Worker’s compensation insurance provides coverage for injured workers. According to the terms of the insurance, workers must be performing work duties or within the defined workplace. If their workplace is remote, victims must prove they were sent by the employer to perform services at the location. A worker that is denied coverage through worker’s compensation may have a viable claim against the employer or their insurer.
Covering Medical Expenses for A Worker
Worker’s compensation insurance provides employers with coverage for their workers if a worker is involved in a work-related accident. The insurance policy provides complete payments for all medical treatment and expenses incurred by the worker. The employer is required to complete a claim for the worker and submit it within the time allowances.
A claims adjuster is assigned to the claim and determines if the worker is eligible for coverage. If they do not submit a claim or deny coverage, the worker can file a legal claim. Employers need workers comp to cover injured workers and prevent a financial loss.
Providing Wage Replacement While the Worker Recovers
Wage replacement is available for eligible workers who cannot return to work immediately. The benefits provide the workers up to 80 to 90% of their wages while they recover from their injuries. The workers who can return to work on light duty are not eligible for wage replacement.
The worker’s doctor must provide information about the patient’s recovery and determine how long they will be out of work. If the employer doesn’t provide wage replacement for eligible workers, the worker could sue the company to recover the lost wages.
The Potential for a Lawsuit
If the employer refuses to file a worker’s compensation claim, the worker is within their rights to start a legal claim. If the insurer refuses to provide worker’s compensation benefits, the worker has the right to seek compensation through the court. The worker must prove they were eligible for the benefits and was denied. They will need all documentation from their claim.
The Penalty of OSHA Violations
If the work injury was related to an OSHA violation, the government agency can investigate the employer. The agency will inspect the property and equipment related to the alleged violation, and if there is an OSHA violation, the employer could face penalties.
The Projected Outcome of a Lawsuit
The projected outcome of the lawsuit depends on the severity of the worker’s injuries and their economic losses. If the worker is unable to remain gainfully employed or sustained a permanent injury or disability, the monetary award could be substantial if they win their case. Some employers could incur a greater financial loss if they do not comply with the law and purchase and maintain the worker’s compensation insurance as required.

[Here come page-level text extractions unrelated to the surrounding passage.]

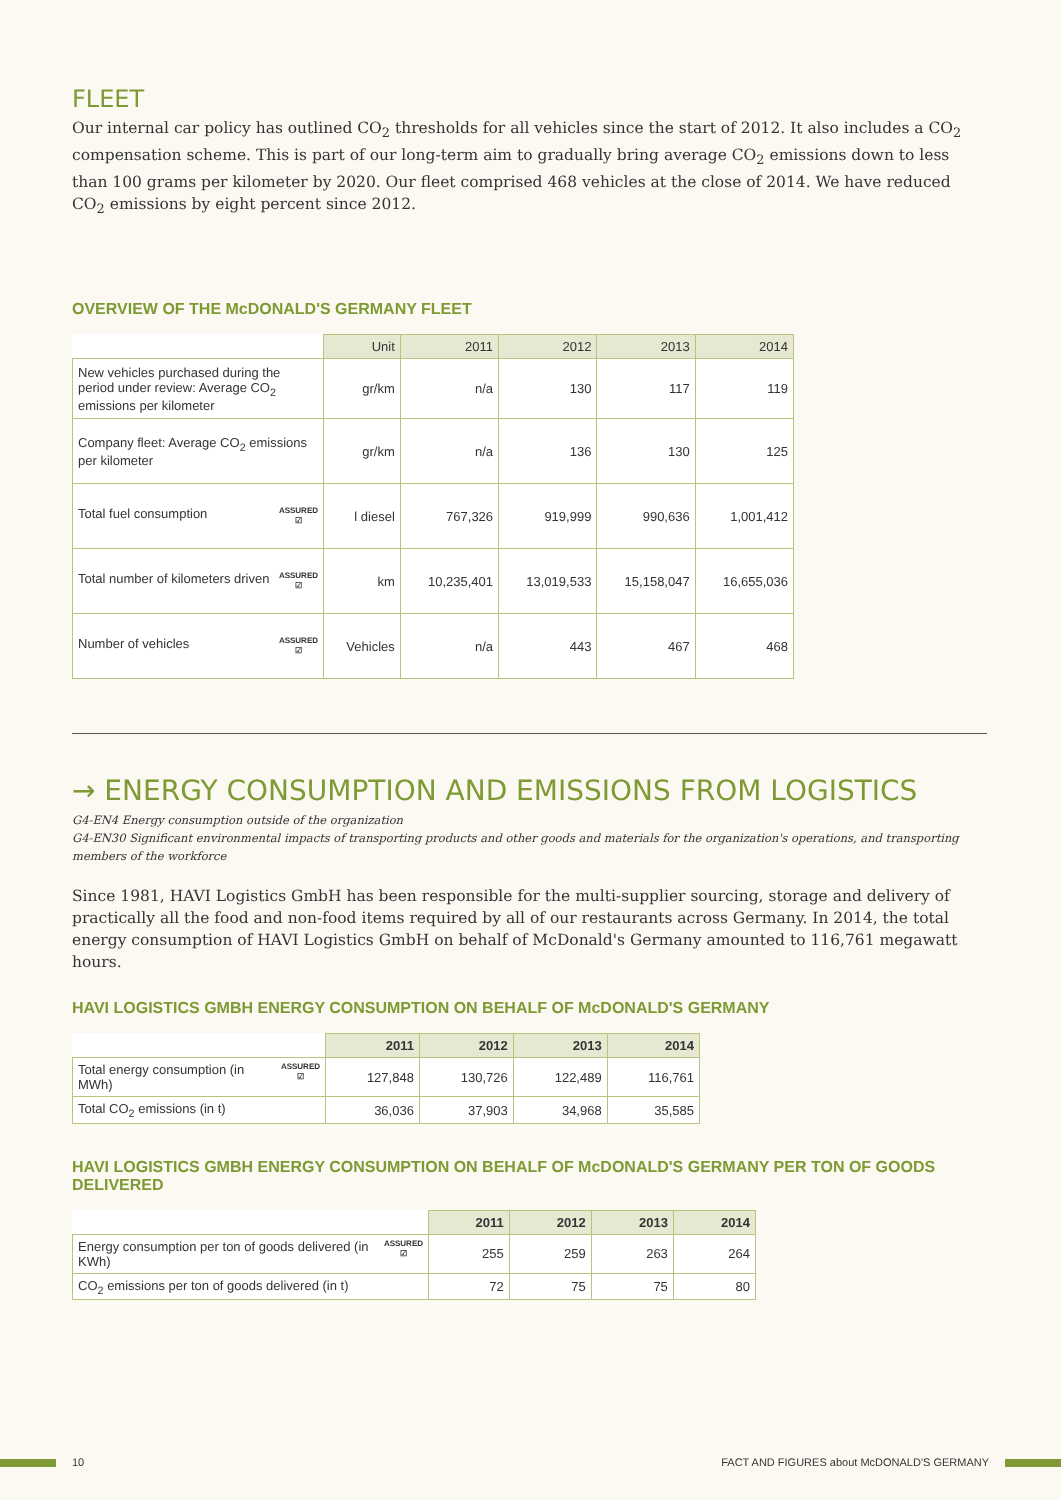FLEET
Our internal car policy has outlined CO<sub>2</sub> thresholds for all vehicles since the start of 2012. It also includes a CO<sub>2</sub> compensation scheme. This is part of our long-term aim to gradually bring average CO<sub>2</sub> emissions down to less than 100 grams per kilometer by 2020. Our fleet comprised 468 vehicles at the close of 2014. We have reduced CO<sub>2</sub> emissions by eight percent since 2012.
OVERVIEW OF THE McDONALD'S GERMANY FLEET
| | Unit | 2011 | 2012 | 2013 | 2014 |
| --- | --- | --- | --- | --- | --- |
| New vehicles purchased during the period under review: Average CO<sub>2</sub> emissions per kilometer | gr/km | n/a | 130 | 117 | 119 |
| Company fleet: Average CO<sub>2</sub> emissions per kilometer | gr/km | n/a | 136 | 130 | 125 |
| ASSURED ☑ Total fuel consumption | l diesel | 767,326 | 919,999 | 990,636 | 1,001,412 |
| ASSURED ☑ Total number of kilometers driven | km | 10,235,401 | 13,019,533 | 15,158,047 | 16,655,036 |
| ASSURED ☑ Number of vehicles | Vehicles | n/a | 443 | 467 | 468 |
→ ENERGY CONSUMPTION AND EMISSIONS FROM LOGISTICS
G4-EN4 Energy consumption outside of the organization
G4-EN30 Significant environmental impacts of transporting products and other goods and materials for the organization's operations, and transporting members of the workforce
Since 1981, HAVI Logistics GmbH has been responsible for the multi-supplier sourcing, storage and delivery of practically all the food and non-food items required by all of our restaurants across Germany. In 2014, the total energy consumption of HAVI Logistics GmbH on behalf of McDonald's Germany amounted to 116,761 megawatt hours.
HAVI LOGISTICS GMBH ENERGY CONSUMPTION ON BEHALF OF McDONALD'S GERMANY
| | 2011 | 2012 | 2013 | 2014 |
| --- | --- | --- | --- | --- |
| ASSURED ☑ Total energy consumption (in MWh) | 127,848 | 130,726 | 122,489 | 116,761 |
| Total CO<sub>2</sub> emissions (in t) | 36,036 | 37,903 | 34,968 | 35,585 |
HAVI LOGISTICS GMBH ENERGY CONSUMPTION ON BEHALF OF McDONALD'S GERMANY PER TON OF GOODS DELIVERED
| | 2011 | 2012 | 2013 | 2014 |
| --- | --- | --- | --- | --- |
| ASSURED ☑ Energy consumption per ton of goods delivered (in KWh) | 255 | 259 | 263 | 264 |
| CO<sub>2</sub> emissions per ton of goods delivered (in t) | 72 | 75 | 75 | 80 |
10 FACT AND FIGURES about McDONALD'S GERMANY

For some employers, the financial loss could lead to a complete shutdown of their company.
Federal laws require all employers who hire more than one worker to purchase and maintain worker’s compensation insurance. A failure to obtain the coverage could lead to legal claims that bankrupt the company. Workers who are eligible for worker’s compensation are able to start a claim for benefits and economic losses. If they have permanent injuries and were denied coverage, the worker may have a more substantial claim against the employer.